Ron DeSanctimonious is now playing the DeSympathy Card. He claims the reason Donald Trump is leading him by 30 points in early polls is that people feel bad for the former president over all the political indictments against him.

Just when you were wondering if Mr. DeSantis has trouble understanding regular Republican voters, he clears it up for you. He DEFINITELY has trouble relating to regular Republican voters if he thinks they support Mr. Trump because they feel sorry for him.

“I think there was a lot of sympathy,” Mr. DeSantis, the governor of Florida, said of Mr. Trump’s commanding lead.



Now, that’s not to say that Mr. Trump’s Christmas tree of indictments hasn’t helped him among Republican voters. But it’s not because people feel sorry for him. The reason the indictments have helped Mr. Trump is that all the crazy persecutions remind voters just how much the political establishment despises Mr. Trump.

If these people hate Mr. Trump so much that they invent fake news, fake investigations, fake impeachments and fake indictments to keep him out of office, voters figure, then he must be doing something right.

Mr. Trump has always been a master of drawing the best enemies.

Among Mr. Trump’s most useful enemies has always been National Review magazine, the self-proclaimed standard-bearer of conservatism for decades — decades in which the American political scene has lurched uncontrollably leftward. Famously, the magazine rounded up all the leading Washington political experts who claimed to be conservative in 2016 and devoted an entire issue to excoriating Donald Trump.

From that day forward, Mr. Trump has been on the ascent among actual conservative voters and, in just four years, produced more conservative accomplishments than any president since at least Ronald Reagan.

Today, National Review is at it again — against Mr. Trump. Mr. DeSantis is their new great hope.

“While I remain unconcerned about DeSantis’ prospects, the early success of DeSantis’ campaign in national and state-level polling has slipped ever since Trump regained the news cycle, in the wake of investigations and splashy bombast,” laments a National Review writer named Luther Ray Abel. All that “slipping” also began the moment Mr. DeSantis announced his campaign.

Mr. Abel’s great hope for salvaging his great hope for defeating Mr. Trump? CNN. I am not making this up.

“If DeSantis has any chance of unseating Trump, he needs the free press that a CNN appearance offers,” Mr. Abel writes. Is it any wonder that the National Review symphony has been playing the soundtrack of America’s demise these past 30 years?

To Mr. DeSantis’ credit, he is finally starting to go after Mr. Trump — directly attacking the former president over perceived failures that Mr. DeSantis promises to miraculously correct. But then again, Mr. DeSantis misses the mark.

“He promised to drain the swamp,” Mr. DeSantis yelled. “It got worse. He did not drain the swamp.”

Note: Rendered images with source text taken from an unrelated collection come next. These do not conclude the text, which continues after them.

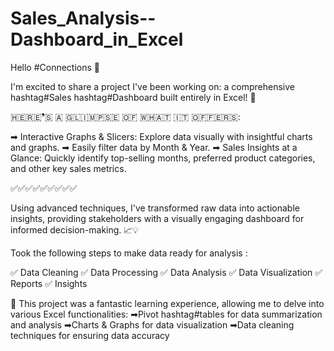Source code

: # Sales_Analysis--Dashboard_in_Excel

Hello #Connections 👋

I'm excited to share a project I've been working on: a comprehensive hashtag#Sales hashtag#Dashboard built entirely in Excel! 🚀

​🇭​​🇪​​🇷​​🇪​❜​🇸​ ​🇦​ ​🇬​​🇱​​🇮​​🇲​​🇵​​🇸​​🇪​ ​🇴​​🇫​ ​🇼​​🇭​​🇦​​🇹​ ​🇮​​🇹​ ​🇴​​🇫​​🇫​​🇪​​🇷​​🇸​:

➡ Interactive Graphs & Slicers: Explore data visually with insightful charts and graphs.
➡ Easily filter data by Month & Year.
➡ Sales Insights at a Glance: Quickly identify top-selling months, preferred product categories, and other key sales metrics.

✅✅✅✅✅✅✅✅✅

Using advanced techniques, I've transformed raw data into actionable insights, providing stakeholders with a visually engaging dashboard for informed decision-making. 📈💡

Took the following steps to make data ready for analysis :

✅ Data Cleaning
✅ Data Processing
✅ Data Analysis
✅ Data Visualization
✅ Reports
✅ Insights

📢 
This project was a fantastic learning experience, allowing me to delve into various Excel functionalities:
➡Pivot hashtag#tables for data summarization and analysis
➡Charts & Graphs for data visualization
➡Data cleaning techniques for ensuring data accuracy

To be sure, the swamp still exists. And Mr. Trump could have done a better job firing people who have commanded the swamp for a long time.

But the swamp is a massive and powerful thing. How can any one man succeed at dismantling such a powerful and entrenched Leviathan? Who is to say Mr. DeSantis would succeed?

At the very least, you have to give Mr. Trump credit for being the first president in half a century to at least identify the swamp. And you cannot say Mr. Trump did not entangle, injure and enrage the swamp.

And it is a flat-out lie for Mr. DeSantis to say Mr. Trump made it worse. After all, Mr. Trump closed the border, started no new wars and put three new justices on the Supreme Court to overturn Roe v. Wade — three concrete pieces of Kryptonite inside the swamp.

The truth is, Mr. Trump remains an effective fighter, and he is loathed by the media and the swampy political establishment and can point to real, concrete accomplishments against the swamp. 

Mr. DeSantis — the “Gator Governor” — meanwhile, sounds more and more like he is lashing out in desperation — a shallow tactic that fits nicely inside the swamp.

• Charles Hurt is the opinion editor at The Washington Times.